In the second study, researchers in China assessed the effectiveness and safety of hydroxychloroquine compared with standard care in 150 adults hospitalised with mainly mild or moderate COVID-19. Patients were randomly split into two groups.
Half received hydroxychloroquine in addition to standard care and the others received standard care only (control group). By day 28, tests revealed similar rates of COVID-19 in the two groups but adverse events were more common in those who received hydroxychloroquine. Symptom alleviation and time to relief of symptoms also did not differ meaningfully between the two groups. While further work is needed to confirm these results, the authors say that their findings do not support the use of hydroxychloroquine to treat patients with persistent mild to moderate COVID-19.

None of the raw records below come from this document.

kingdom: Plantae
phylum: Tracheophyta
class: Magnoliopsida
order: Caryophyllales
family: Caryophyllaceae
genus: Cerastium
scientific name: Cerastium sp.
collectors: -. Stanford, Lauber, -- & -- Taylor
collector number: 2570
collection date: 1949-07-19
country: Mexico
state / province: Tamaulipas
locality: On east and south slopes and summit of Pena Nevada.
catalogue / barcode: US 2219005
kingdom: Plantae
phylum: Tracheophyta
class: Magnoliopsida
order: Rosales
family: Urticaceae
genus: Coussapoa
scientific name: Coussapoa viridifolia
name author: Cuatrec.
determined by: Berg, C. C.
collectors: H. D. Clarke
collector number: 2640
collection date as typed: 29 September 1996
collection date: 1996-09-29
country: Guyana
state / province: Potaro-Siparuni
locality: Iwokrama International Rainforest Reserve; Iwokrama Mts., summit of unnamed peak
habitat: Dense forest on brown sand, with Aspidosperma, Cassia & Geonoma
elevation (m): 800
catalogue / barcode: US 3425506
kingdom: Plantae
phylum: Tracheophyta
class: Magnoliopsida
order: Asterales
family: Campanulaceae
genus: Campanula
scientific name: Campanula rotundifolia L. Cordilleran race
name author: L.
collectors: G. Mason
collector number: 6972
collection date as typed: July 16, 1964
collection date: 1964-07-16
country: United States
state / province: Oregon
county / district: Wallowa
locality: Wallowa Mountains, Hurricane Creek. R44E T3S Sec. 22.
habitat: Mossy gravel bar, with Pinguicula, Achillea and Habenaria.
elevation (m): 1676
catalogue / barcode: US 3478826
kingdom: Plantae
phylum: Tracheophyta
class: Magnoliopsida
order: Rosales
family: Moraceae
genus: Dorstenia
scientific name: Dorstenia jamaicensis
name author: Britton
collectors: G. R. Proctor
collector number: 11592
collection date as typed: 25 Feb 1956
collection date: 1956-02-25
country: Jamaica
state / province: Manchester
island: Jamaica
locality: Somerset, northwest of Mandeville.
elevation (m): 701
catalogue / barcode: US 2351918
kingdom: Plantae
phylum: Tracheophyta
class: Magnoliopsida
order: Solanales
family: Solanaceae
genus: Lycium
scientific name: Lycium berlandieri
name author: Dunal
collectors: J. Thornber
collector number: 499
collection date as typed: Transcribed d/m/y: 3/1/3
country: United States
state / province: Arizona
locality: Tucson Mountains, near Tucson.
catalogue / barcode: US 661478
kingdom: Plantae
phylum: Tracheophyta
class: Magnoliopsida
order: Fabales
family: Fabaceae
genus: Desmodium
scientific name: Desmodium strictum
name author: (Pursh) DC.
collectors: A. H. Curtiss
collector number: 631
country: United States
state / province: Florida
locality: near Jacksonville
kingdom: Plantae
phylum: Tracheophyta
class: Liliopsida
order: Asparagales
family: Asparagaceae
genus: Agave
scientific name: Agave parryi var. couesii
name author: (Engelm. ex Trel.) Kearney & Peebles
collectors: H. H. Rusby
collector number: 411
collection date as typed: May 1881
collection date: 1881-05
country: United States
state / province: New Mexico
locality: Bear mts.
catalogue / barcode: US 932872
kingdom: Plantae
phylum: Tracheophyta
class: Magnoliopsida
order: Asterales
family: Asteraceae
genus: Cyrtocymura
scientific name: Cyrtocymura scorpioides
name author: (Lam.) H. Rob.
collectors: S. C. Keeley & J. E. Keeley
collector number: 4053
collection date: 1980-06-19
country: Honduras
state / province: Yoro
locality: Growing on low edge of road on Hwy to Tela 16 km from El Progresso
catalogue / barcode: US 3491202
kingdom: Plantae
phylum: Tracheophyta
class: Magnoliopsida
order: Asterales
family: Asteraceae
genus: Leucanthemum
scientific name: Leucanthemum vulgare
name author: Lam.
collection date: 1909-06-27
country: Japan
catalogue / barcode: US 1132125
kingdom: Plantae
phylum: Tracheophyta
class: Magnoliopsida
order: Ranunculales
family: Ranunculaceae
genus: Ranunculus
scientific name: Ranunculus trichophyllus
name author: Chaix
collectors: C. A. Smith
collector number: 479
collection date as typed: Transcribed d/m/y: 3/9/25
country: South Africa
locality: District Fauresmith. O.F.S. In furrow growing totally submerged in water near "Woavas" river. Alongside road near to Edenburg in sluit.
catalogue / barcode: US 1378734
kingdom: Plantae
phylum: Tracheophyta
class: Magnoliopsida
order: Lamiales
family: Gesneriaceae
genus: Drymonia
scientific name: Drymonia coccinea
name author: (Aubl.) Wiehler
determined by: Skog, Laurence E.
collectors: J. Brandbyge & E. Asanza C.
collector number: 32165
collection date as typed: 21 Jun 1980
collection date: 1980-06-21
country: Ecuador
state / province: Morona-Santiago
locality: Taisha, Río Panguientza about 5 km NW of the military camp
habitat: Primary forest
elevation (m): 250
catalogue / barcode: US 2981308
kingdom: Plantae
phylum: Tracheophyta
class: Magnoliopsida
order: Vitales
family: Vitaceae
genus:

A previous study, published in the journal JAMA Cardiology, found that patients who received hydroxychloroquine for COVID-19 were at an increased risk of electrical changes to the heart and cardiac arrhythmias.
On May 15, a clinical trial has begun in the US to evaluate whether the anti-malaria drug hydroxychloroquine, given together with the antibiotic azithromycin, can prevent COVID-19 hospitalisation and death, according to the National Institutes of Health (NIH).